Bed and breakfasting

We heard quite a lot in the Budget about the changes in taxation on dividend income – but not a lot about another tax increase relating to the use of company assets.

It’s a common device for directors or participators in small companies to have a loan, in one form or another, from the company. This doesn’t have to be a formal loan where cash changes hands – it can be an exercise on paper to account for transactions between the company and its participators, where the participators extract value from the company. A simple example might be where directors have drawn against anticipated trading profits which do not in fact reach the expected level, resulting in an overdrawn director’s loan account.  Alternatively it might be part of a planned strategy that the company should effectively make loans to shareholders (which may never be repaid) instead of paying dividends.  However it arises, a loan to a participator is a benefit which is taxable on the company.

The new rules take effect from April 2016. Until then, the rate of tax applicable to such arrangements was 25% but after 6 April 2016 this will rise to 32.5%. Why?  This will mirror the upper tax rate on dividends and therefore prevent participators getting a taxation advantage by structuring value extracted as a loan instead of remuneration or dividends.

Who will be affected?  Close companies (those with five or fewer participators). The term ‘participators ‘ means any person having a share or interest in the capital or income of a company by means of voting power, shares or rights on winding up – a wide definition which includes anyone who has the right to acquire those interests and also includes a loan creditor of the company.

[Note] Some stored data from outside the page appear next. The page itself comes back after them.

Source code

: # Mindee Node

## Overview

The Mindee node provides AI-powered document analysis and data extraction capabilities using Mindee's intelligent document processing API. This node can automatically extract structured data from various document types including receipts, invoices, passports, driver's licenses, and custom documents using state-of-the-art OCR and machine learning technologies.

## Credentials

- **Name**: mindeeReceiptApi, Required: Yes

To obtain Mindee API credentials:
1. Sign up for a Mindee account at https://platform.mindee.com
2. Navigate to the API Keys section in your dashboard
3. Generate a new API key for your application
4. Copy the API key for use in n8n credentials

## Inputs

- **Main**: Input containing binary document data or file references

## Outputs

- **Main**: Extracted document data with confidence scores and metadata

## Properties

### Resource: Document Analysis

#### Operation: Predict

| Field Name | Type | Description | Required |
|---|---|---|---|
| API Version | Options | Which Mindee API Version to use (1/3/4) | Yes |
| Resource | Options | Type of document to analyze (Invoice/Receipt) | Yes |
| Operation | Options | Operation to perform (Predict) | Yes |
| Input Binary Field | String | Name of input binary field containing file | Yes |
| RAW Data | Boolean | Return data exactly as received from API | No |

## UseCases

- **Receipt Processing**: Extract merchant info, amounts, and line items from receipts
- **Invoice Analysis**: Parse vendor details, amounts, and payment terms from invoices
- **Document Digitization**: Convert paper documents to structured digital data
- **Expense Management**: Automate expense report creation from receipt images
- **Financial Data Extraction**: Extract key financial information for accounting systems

Why is it important? The change in taxation of dividends means that a higher-rate shareholder receiving annual dividend income of more than £21,667 will from 6 April 2016 have a greater income tax liability on their dividend income. So a shareholder might have considered the alternative of borrowing money from their company. The result is a taxation charge of 25% payable by the company which will now be 32.5% and although this is paid by the company and not by the individual (because a loan is not income) the charge will of course deplete the level of surplus money in the company. This is an annual charge.

Loans v dividends? If the intention is that the loan will not be repaid, then extracting value by way of dividends may still be the most tax-efficient route overall. If however the recipient expects to be able to repay the loan to the company at some stage, then you need to do the maths to see which route works best.

The legislation. The original section 455 in the Corporation Tax Act 2010 has undergone various amendments, but the basic principle is that if a loan to a director or participator remains outstanding 9 months after the company year end, then it is taxable under this section (now at the rate of 32.5%).  It’s an attractive idea to consider repayment and then a new loan, but I’m afraid HMRC are wise to that one and if the repayment can be matched to a similar sum advanced shortly after repayment the company is likely to be taxed as if no repayment had taken place. HMRC refer to this as ‘bed and breakfasting’.

Tax on the individual.  Although a loan is not income in the hands of the recipient, if the loan is interest-free, over £10,000 and made to a director, then it will be treated as an employment-related loan and the individual will suffer not only tax but NI (and the company will pay employer’s Class 1A NI). This can also apply to loans which indirectly benefit a director.